My Journey toward Playfulness

Two girls playing in a stream of water, laughing joyfully

Losing My Playfulness

As a preschooler, I drove my mother wild with my irrepressible energy and curiosity about life.  I was into everything, and I never stopped.  Life was a delightful surprise, and I was going to taste, touch, see, learn about all of it.  My mother tells me I was a happy kid, and I do remember joy.  Exuberant, loud joy.

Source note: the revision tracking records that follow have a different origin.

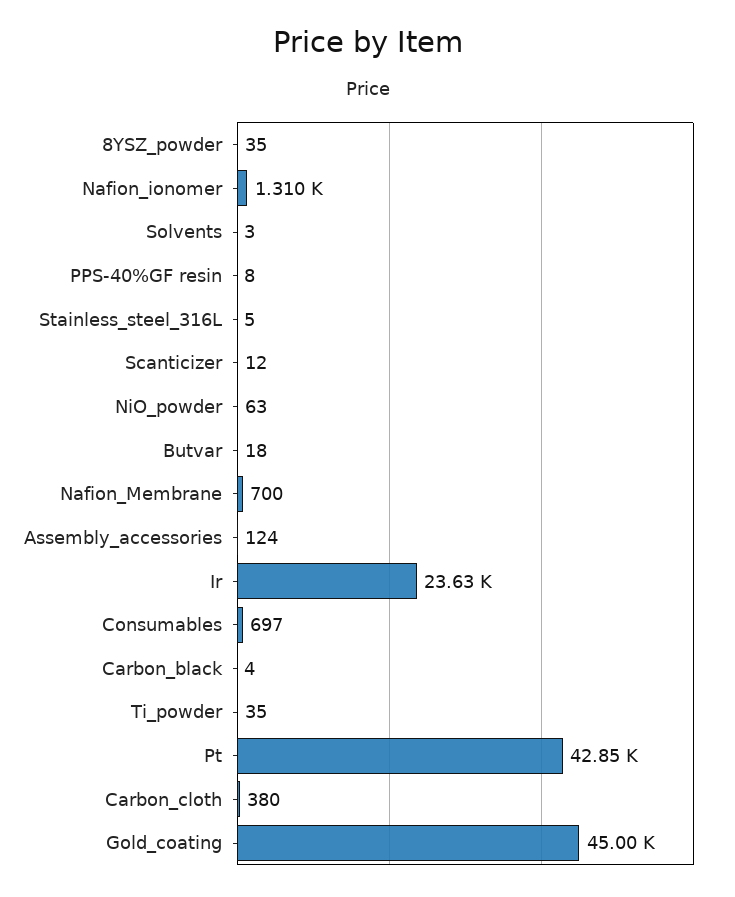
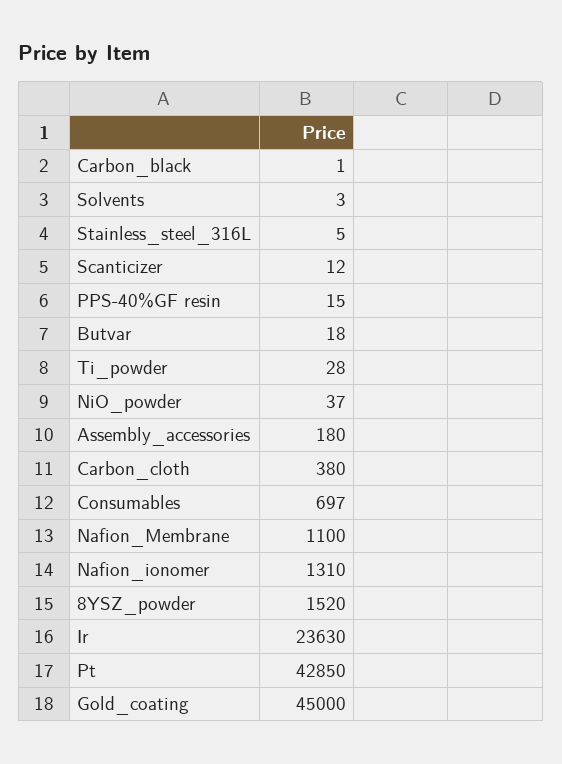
8YSZ_powder: 35 -> 1520
PPS-40%GF resin: 8 -> 15
NiO_powder: 63 -> 37
Nafion_Membrane: 700 -> 1100
Assembly_accessories: 124 -> 180
Carbon_black: 4 -> 1
Ti_powder: 35 -> 28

Two girls playing in a stream of water, laughing joyfully

Then somewhere along the way that changed.  Maybe it was the losses, like my parents’ divorce and my grandmother’s death.  Or maybe I started feeling uncomfortable when I went to school and the kids teased me for being short.  And there were the other dysfunctions often found in families that caused me to take on the role of caretaker.  My job was to make sure everyone was okay and to hold the family together.  Many ministers, counselors, and others in the helping professions accepted that role as children.  Responsibility was important to me.  If I messed up, the consequences were serious. I still knew joy.  Sitting in trees, watching the water flow in the stream, staring at shadows – these all gave me a sense of peace, security, and wholeness.  At times, I even felt the touch of God.But I had lost my light-heartedness.

A Painful Shyness

Like most people’s, my childhood wasn’t all bad.  There was kindness, love, and a wealth of nature outside my door.  And I took on adult responsibilities before I was ready, and somehow I lost the ability to play.  By the time I was a teenager, I was so shy, I wouldn’t say anything in a group, and if for some reason I did speak, my voice was so quiet, no one could hear me.

“What?” they’d ask.

“Never mind,” I’d say.

How annoying.  I understand that some people would love to live their teenage years over again.  Not me.  Sure, my body is aging, I have creaks and moans where I felt only strength and vitality before.  But I also have the gift of playfulness again.  I dance and sing and tease and feel happy.  Given some of the struggles in my life, I don’t relax and play as much as I would like.  Yet, if I don’t take time to rest, I can’t be the responsible person I basically am.

Taking Care of Ourselves

And rest, play, the recognition of the wonder and beauty of the world is necessary if I’m going to stay strong in my recovery.  When we get overwhelmed by all we have to do, when we hold in our emotions, when we forget to take ourselves lightly, we are at risk of relapsing.  Maybe not drinking or using drugs, or gambling again.  Maybe all we do is lose our tempers, or eat too much for a few days, or isolate.  We lose ourselves.

So what do we do?  I don’t know about you, but when I get testy and short-tempered, I know I am avoiding something.  Either I’m not letting go and letting God, or I’m not taking time for myself, or I’m not acknowledging my sadness and fear, or I’m trying to hide the shame I feel, or I’m not allowing people to help me.  After all, I’m the only one who can do it right.  Is that true for you as well?

To cope, I need to step back and look at myself.  With compassion; with kindness.  If I lecture or judge myself, I’m just going to hide some more.  And at times, I forget, and things get worse for a while before they get better.  And hopefully I haven’t hurt others in the process.  At least not so badly I can’t make amends.

Seeking Healthy Play

There’s a dark side to playfulness, of course.  We can get lost in clownish activities, in jokes, in parodies.  That’s a great way to keep people distant from us.  My hope for myself is to learn to play with kindness, with freedom, with love and joy.  What helps me do that is remembering I am not that important.  I am beloved, but I am not holier-than-thou.  And I have animals around me, and friends and colleagues, who know how to make happy jokes and play fun games.  I seek them out.

How about you?  How do you remind yourself to play?  To take time for yourself?  To let go, let God, and have a good laugh?